Task to carry out
Scan the data below. Pull out each line where "برنامه" occurs.

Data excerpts
++++++++

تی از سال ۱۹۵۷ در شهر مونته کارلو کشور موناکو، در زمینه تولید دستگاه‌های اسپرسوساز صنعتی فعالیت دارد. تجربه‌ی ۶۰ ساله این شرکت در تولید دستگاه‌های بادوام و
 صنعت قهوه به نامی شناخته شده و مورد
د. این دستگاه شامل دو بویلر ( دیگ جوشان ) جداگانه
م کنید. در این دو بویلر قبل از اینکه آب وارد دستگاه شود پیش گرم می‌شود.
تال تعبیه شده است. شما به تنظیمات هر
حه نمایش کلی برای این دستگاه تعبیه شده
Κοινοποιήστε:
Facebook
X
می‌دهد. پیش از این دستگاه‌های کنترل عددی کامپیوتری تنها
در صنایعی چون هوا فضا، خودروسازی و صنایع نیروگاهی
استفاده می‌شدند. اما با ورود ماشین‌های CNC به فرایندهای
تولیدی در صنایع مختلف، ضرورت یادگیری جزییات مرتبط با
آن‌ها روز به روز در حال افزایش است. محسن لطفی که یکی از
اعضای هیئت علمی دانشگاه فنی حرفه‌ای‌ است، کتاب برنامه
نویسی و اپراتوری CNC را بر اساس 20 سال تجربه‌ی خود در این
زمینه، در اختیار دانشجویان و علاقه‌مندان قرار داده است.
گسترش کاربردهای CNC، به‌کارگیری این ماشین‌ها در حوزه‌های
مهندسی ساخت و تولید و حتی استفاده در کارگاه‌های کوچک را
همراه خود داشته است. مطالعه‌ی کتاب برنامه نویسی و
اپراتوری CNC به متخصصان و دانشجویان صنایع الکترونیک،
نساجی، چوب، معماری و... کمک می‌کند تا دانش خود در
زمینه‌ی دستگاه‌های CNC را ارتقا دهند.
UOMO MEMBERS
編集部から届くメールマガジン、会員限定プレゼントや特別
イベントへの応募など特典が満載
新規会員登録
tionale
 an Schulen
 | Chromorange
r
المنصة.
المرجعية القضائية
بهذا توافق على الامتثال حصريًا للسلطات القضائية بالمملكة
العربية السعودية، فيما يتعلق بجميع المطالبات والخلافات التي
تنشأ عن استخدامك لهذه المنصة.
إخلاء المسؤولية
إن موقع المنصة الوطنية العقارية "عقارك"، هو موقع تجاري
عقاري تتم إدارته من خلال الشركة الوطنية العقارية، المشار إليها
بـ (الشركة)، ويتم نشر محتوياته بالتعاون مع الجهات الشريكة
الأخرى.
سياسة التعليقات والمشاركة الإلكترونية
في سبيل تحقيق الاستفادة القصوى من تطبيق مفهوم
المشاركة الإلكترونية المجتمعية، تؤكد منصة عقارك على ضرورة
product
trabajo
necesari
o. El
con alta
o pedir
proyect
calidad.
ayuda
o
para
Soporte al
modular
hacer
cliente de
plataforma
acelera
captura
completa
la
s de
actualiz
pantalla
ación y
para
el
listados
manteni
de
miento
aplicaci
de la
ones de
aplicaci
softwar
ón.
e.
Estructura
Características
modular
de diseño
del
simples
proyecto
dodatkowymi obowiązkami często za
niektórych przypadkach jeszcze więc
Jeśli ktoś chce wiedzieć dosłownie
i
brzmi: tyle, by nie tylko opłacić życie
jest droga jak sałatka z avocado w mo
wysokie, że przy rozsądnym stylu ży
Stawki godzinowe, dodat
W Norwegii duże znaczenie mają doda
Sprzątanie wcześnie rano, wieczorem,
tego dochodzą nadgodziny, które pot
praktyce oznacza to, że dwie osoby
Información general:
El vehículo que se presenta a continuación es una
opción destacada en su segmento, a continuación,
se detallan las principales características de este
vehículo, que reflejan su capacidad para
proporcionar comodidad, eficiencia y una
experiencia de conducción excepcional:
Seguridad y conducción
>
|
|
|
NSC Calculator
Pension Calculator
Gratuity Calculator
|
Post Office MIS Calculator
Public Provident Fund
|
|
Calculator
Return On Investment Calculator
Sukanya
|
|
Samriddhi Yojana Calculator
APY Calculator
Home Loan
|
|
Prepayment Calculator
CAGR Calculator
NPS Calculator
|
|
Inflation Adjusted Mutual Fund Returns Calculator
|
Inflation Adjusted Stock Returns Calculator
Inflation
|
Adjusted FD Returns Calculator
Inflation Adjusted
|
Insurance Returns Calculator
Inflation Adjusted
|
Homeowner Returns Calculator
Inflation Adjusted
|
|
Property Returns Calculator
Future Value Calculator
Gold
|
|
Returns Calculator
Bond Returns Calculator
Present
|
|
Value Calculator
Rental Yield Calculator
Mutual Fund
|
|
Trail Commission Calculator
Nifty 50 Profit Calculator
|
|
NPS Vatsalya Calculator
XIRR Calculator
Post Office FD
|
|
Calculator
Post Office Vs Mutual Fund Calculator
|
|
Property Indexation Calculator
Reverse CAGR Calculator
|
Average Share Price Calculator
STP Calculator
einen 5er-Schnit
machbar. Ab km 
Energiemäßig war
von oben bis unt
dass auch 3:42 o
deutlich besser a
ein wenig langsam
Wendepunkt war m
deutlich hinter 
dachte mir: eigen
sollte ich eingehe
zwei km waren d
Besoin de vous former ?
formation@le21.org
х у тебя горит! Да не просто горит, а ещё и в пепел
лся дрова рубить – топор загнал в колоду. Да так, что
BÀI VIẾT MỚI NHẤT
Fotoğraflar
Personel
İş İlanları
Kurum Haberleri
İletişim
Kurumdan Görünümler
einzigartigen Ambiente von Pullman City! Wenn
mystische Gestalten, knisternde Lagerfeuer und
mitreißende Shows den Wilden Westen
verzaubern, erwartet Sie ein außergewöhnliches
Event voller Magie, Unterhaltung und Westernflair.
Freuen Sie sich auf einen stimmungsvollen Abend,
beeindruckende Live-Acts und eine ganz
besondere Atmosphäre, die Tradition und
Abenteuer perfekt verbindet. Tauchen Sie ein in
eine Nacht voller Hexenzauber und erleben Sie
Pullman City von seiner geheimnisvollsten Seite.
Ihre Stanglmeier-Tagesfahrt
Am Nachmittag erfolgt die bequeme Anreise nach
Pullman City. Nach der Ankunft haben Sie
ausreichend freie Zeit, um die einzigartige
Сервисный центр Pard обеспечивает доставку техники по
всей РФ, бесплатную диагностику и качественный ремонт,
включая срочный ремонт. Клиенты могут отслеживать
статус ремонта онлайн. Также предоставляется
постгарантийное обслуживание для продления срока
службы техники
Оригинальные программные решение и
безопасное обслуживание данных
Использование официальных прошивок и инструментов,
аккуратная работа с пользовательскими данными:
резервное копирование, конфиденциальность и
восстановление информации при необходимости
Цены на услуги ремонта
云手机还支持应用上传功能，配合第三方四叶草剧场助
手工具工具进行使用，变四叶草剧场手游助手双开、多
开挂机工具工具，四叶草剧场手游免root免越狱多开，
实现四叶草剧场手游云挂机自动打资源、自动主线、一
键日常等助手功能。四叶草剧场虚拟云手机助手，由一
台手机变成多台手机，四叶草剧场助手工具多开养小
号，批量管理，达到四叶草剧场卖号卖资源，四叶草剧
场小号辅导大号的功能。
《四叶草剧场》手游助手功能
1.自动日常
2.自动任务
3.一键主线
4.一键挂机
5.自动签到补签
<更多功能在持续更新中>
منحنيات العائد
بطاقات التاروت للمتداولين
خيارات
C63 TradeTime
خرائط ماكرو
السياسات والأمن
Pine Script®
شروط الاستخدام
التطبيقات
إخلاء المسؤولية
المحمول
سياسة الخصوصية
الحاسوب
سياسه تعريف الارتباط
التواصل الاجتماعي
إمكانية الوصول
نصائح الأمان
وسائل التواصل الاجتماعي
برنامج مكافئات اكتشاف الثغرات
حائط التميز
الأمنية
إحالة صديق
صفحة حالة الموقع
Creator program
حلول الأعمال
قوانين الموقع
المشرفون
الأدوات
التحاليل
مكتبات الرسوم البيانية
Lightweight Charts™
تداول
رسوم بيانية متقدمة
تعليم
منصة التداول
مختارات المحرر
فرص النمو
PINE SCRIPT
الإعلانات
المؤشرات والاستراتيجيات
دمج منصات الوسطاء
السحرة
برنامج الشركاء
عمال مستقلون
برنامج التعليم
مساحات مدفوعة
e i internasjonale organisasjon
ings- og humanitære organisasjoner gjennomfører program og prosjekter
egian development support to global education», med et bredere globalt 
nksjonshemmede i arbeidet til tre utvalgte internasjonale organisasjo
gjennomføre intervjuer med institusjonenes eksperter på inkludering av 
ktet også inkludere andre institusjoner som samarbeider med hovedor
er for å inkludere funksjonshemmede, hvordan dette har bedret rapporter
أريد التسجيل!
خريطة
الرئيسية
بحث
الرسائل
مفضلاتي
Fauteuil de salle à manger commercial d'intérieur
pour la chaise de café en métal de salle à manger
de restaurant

++++++++

Completed exercise
اعضای هیئت علمی دانشگاه فنی حرفه‌ای‌ است، کتاب برنامه
همراه خود داشته است. مطالعه‌ی کتاب برنامه نویسی و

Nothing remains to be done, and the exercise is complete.